**Listed entries**
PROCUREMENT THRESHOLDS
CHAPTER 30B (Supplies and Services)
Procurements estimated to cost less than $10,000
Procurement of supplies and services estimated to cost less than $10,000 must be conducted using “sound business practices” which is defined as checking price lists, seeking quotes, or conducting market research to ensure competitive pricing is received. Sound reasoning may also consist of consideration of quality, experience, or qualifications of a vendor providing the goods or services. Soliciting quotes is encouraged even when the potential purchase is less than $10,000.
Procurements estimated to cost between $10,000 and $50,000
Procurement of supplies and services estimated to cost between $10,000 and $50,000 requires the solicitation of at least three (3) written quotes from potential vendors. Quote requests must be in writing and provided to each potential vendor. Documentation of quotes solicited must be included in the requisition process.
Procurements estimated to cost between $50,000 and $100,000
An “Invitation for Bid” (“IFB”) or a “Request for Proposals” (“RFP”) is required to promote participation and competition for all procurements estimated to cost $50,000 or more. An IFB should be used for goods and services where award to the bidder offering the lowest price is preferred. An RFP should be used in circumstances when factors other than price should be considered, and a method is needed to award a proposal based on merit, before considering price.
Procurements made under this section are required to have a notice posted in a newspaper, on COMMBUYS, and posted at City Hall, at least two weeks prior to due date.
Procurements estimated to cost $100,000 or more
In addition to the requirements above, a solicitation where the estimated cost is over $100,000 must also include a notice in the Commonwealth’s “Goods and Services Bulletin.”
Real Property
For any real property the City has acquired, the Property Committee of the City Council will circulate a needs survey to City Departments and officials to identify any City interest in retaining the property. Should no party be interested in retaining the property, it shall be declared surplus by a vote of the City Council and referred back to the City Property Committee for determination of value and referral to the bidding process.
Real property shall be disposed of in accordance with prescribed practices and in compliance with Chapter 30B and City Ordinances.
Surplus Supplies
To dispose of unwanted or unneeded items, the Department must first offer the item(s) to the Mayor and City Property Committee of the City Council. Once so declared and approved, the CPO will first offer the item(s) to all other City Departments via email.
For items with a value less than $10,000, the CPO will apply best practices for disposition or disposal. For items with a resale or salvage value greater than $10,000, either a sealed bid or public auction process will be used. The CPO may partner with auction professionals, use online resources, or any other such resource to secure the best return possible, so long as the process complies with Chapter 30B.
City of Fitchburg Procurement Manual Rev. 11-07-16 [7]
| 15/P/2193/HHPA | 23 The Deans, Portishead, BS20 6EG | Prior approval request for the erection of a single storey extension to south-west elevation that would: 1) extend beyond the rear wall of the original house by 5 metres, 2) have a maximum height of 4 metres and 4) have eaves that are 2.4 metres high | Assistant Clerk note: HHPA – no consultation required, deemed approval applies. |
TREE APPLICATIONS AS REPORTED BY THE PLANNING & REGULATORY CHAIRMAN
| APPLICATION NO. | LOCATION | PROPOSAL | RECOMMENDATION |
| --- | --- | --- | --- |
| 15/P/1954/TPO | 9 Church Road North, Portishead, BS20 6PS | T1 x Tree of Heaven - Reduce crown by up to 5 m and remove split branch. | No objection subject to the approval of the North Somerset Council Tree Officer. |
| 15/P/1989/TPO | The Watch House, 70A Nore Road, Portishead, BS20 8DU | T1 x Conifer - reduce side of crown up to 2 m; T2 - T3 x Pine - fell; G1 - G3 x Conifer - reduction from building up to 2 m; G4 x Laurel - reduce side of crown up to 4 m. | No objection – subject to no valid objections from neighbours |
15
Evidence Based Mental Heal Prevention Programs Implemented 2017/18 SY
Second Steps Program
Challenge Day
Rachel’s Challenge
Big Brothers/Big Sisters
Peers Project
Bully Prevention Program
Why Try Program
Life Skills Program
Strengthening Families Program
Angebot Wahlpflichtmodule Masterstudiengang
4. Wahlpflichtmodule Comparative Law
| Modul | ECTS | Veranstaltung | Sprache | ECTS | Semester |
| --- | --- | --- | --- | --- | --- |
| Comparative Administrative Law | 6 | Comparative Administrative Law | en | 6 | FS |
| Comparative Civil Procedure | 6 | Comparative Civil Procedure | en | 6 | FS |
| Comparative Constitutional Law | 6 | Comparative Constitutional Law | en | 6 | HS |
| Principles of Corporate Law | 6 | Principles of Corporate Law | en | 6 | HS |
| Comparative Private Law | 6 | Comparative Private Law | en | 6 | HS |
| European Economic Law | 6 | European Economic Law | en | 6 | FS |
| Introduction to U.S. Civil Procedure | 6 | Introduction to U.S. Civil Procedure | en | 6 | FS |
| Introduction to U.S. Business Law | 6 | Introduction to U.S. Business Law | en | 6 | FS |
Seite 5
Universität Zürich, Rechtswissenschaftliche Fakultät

**Exercise prompt**
Your task is to repeat every entry exactly.

**Output for this task**
PROCUREMENT THRESHOLDS
CHAPTER 30B (Supplies and Services)
Procurements estimated to cost less than $10,000
Procurement of supplies and services estimated to cost less than $10,000 must be conducted using “sound business practices” which is defined as checking price lists, seeking quotes, or conducting market research to ensure competitive pricing is received. Sound reasoning may also consist of consideration of quality, experience, or qualifications of a vendor providing the goods or services. Soliciting quotes is encouraged even when the potential purchase is less than $10,000.
Procurements estimated to cost between $10,000 and $50,000
Procurement of supplies and services estimated to cost between $10,000 and $50,000 requires the solicitation of at least three (3) written quotes from potential vendors. Quote requests must be in writing and provided to each potential vendor. Documentation of quotes solicited must be included in the requisition process.
Procurements estimated to cost between $50,000 and $100,000
An “Invitation for Bid” (“IFB”) or a “Request for Proposals” (“RFP”) is required to promote participation and competition for all procurements estimated to cost $50,000 or more. An IFB should be used for goods and services where award to the bidder offering the lowest price is preferred. An RFP should be used in circumstances when factors other than price should be considered, and a method is needed to award a proposal based on merit, before considering price.
Procurements made under this section are required to have a notice posted in a newspaper, on COMMBUYS, and posted at City Hall, at least two weeks prior to due date.
Procurements estimated to cost $100,000 or more
In addition to the requirements above, a solicitation where the estimated cost is over $100,000 must also include a notice in the Commonwealth’s “Goods and Services Bulletin.”
Real Property
For any real property the City has acquired, the Property Committee of the City Council will circulate a needs survey to City Departments and officials to identify any City interest in retaining the property. Should no party be interested in retaining the property, it shall be declared surplus by a vote of the City Council and referred back to the City Property Committee for determination of value and referral to the bidding process.
Real property shall be disposed of in accordance with prescribed practices and in compliance with Chapter 30B and City Ordinances.
Surplus Supplies
To dispose of unwanted or unneeded items, the Department must first offer the item(s) to the Mayor and City Property Committee of the City Council. Once so declared and approved, the CPO will first offer the item(s) to all other City Departments via email.
For items with a value less than $10,000, the CPO will apply best practices for disposition or disposal. For items with a resale or salvage value greater than $10,000, either a sealed bid or public auction process will be used. The CPO may partner with auction professionals, use online resources, or any other such resource to secure the best return possible, so long as the process complies with Chapter 30B.
City of Fitchburg Procurement Manual Rev. 11-07-16 [7]
| 15/P/2193/HHPA | 23 The Deans, Portishead, BS20 6EG | Prior approval request for the erection of a single storey extension to south-west elevation that would: 1) extend beyond the rear wall of the original house by 5 metres, 2) have a maximum height of 4 metres and 4) have eaves that are 2.4 metres high | Assistant Clerk note: HHPA – no consultation required, deemed approval applies. |
TREE APPLICATIONS AS REPORTED BY THE PLANNING & REGULATORY CHAIRMAN
| APPLICATION NO. | LOCATION | PROPOSAL | RECOMMENDATION |
| --- | --- | --- | --- |
| 15/P/1954/TPO | 9 Church Road North, Portishead, BS20 6PS | T1 x Tree of Heaven - Reduce crown by up to 5 m and remove split branch. | No objection subject to the approval of the North Somerset Council Tree Officer. |
| 15/P/1989/TPO | The Watch House, 70A Nore Road, Portishead, BS20 8DU | T1 x Conifer - reduce side of crown up to 2 m; T2 - T3 x Pine - fell; G1 - G3 x Conifer - reduction from building up to 2 m; G4 x Laurel - reduce side of crown up to 4 m. | No objection – subject to no valid objections from neighbours |
15
Evidence Based Mental Heal Prevention Programs Implemented 2017/18 SY
Second Steps Program
Challenge Day
Rachel’s Challenge
Big Brothers/Big Sisters
Peers Project
Bully Prevention Program
Why Try Program
Life Skills Program
Strengthening Families Program
Angebot Wahlpflichtmodule Masterstudiengang
4. Wahlpflichtmodule Comparative Law
| Modul | ECTS | Veranstaltung | Sprache | ECTS | Semester |
| --- | --- | --- | --- | --- | --- |
| Comparative Administrative Law | 6 | Comparative Administrative Law | en | 6 | FS |
| Comparative Civil Procedure | 6 | Comparative Civil Procedure | en | 6 | FS |
| Comparative Constitutional Law | 6 | Comparative Constitutional Law | en | 6 | HS |
| Principles of Corporate Law | 6 | Principles of Corporate Law | en | 6 | HS |
| Comparative Private Law | 6 | Comparative Private Law | en | 6 | HS |
| European Economic Law | 6 | European Economic Law | en | 6 | FS |
| Introduction to U.S. Civil Procedure | 6 | Introduction to U.S. Civil Procedure | en | 6 | FS |
| Introduction to U.S. Business Law | 6 | Introduction to U.S. Business Law | en | 6 | FS |
Seite 5
Universität Zürich, Rechtswissenschaftliche Fakultät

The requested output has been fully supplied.